Rekapitulasi di Tingkat Kecamatan dan Penolakan Paslon Nomor Urut 3
Ketua PPK Manonjaya, Ginanjar Kusmayadi, melaporkan bahwa saksi dari pasangan calon nomor urut tiga tidak hadir dalam rekapitulasi suara PSU di kecamatan tersebut. Meskipun demikian, proses rekapitulasi tetap berlangsung dan dilaporkan ke KPU Kabupaten Tasikmalaya.
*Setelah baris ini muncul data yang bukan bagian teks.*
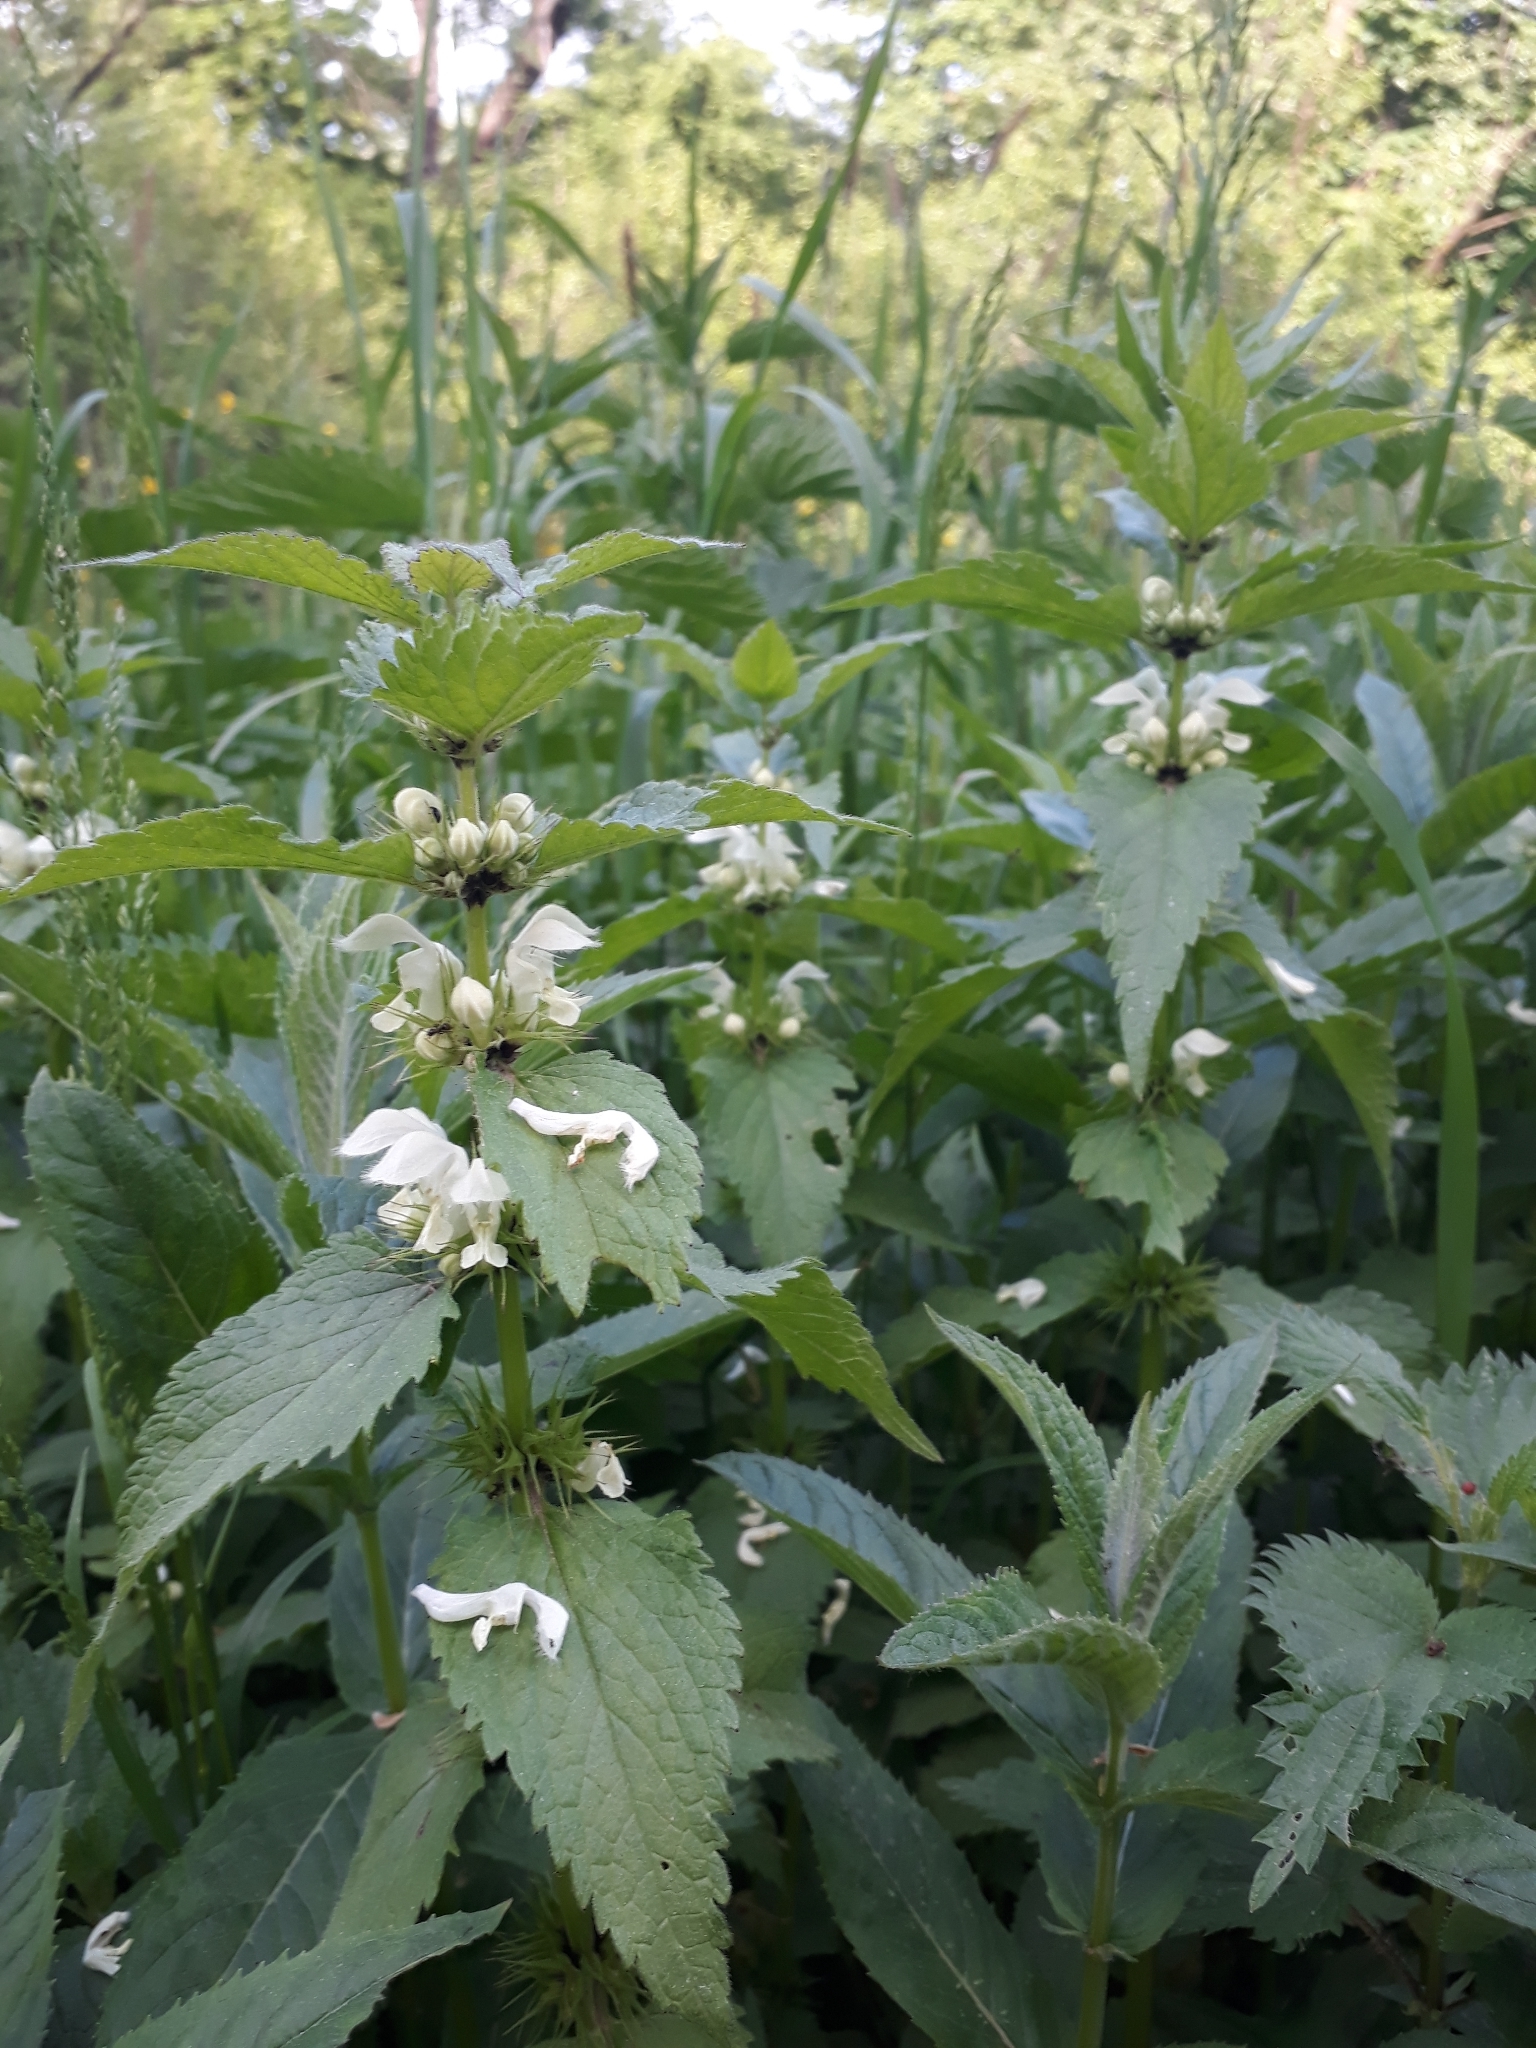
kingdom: Plantae
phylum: Tracheophyta
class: Magnoliopsida
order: Lamiales
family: Lamiaceae
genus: Lamium
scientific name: Lamium album
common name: White dead-nettle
Ketidakhadiran saksi tersebut diiringi konfirmasi mengenai keberatan pasangan calon nomor urut tiga terhadap tahapan PSU.
Sementara itu, di Kecamatan Cigalontang, saksi dari pasangan calon nomor urut tiga secara aktif menolak hasil penghitungan suara PSU. Hal ini menunjukkan adanya perbedaan pandangan dan potensi konflik yang perlu ditangani oleh KPU Kabupaten Tasikmalaya. Ketidakhadiran dan penolakan ini menjadi catatan penting dalam proses rekapitulasi PSU Pilkada Tasikmalaya.
Juru bicara tim gabungan pemenangan pasangan calon nomor urut tiga, Aef Syarifudin, menjelaskan alasan di balik penolakan penandatanganan berita acara pleno PPK oleh saksi-saksi mereka. Ia menyatakan bahwa pelaksanaan PSU banyak terdapat pelanggaran, seperti penggunaan surat suara yang masih bertuliskan "Pilkada Kabupaten Tasikmalaya" dan bukan "PSU", serta dugaan politik uang.
Dugaan Pelanggaran dan Gugatan ke MK
Aef Syarifudin menegaskan bahwa tim pemenangan pasangan calon nomor urut tiga telah menginstruksikan semua saksi di tingkat kecamatan untuk tidak menandatangani hasil rapat pleno PSU. Mereka beralasan adanya dugaan pelanggaran dalam pelaksanaan PSU yang dianggap cukup signifikan.
Atas dasar dugaan pelanggaran tersebut, tim pemenangan pasangan calon nomor urut tiga menyatakan akan mengajukan gugatan ke Mahkamah Konstitusi (MK). Langkah hukum ini menunjukkan keseriusan mereka dalam menyikapi hasil PSU Pilkada Tasikmalaya dan upaya untuk memperjuangkan hak-hak mereka.
PSU Pilkada Tasikmalaya diikuti oleh tiga pasangan calon, yaitu pasangan Iwan Saputra-Dede Muksit Aly (nomor urut 1), Cecep Nurul Yakin-Asep Sopari Al-Ayubi (nomor urut 2), dan Ai Diantani-Iip Miftahul Paoz (nomor urut 3). PSU ini dilaksanakan berdasarkan keputusan MK yang membatalkan hasil Pilkada sebelumnya karena calon bupati nomor urut 3 sebelumnya terbukti telah menjabat lebih dari dua periode.
Kesimpulan
Proses rekapitulasi PSU Pilkada Tasikmalaya diwarnai dinamika politik yang cukup kompleks. Ketidakhadiran dan penolakan dari saksi pasangan calon nomor urut tiga, serta rencana gugatan ke MK, menunjukkan adanya perbedaan pandangan dan potensi sengketa yang perlu diselesaikan melalui jalur hukum. Proses ini menjadi sorotan penting dalam penyelenggaraan Pilkada di Indonesia.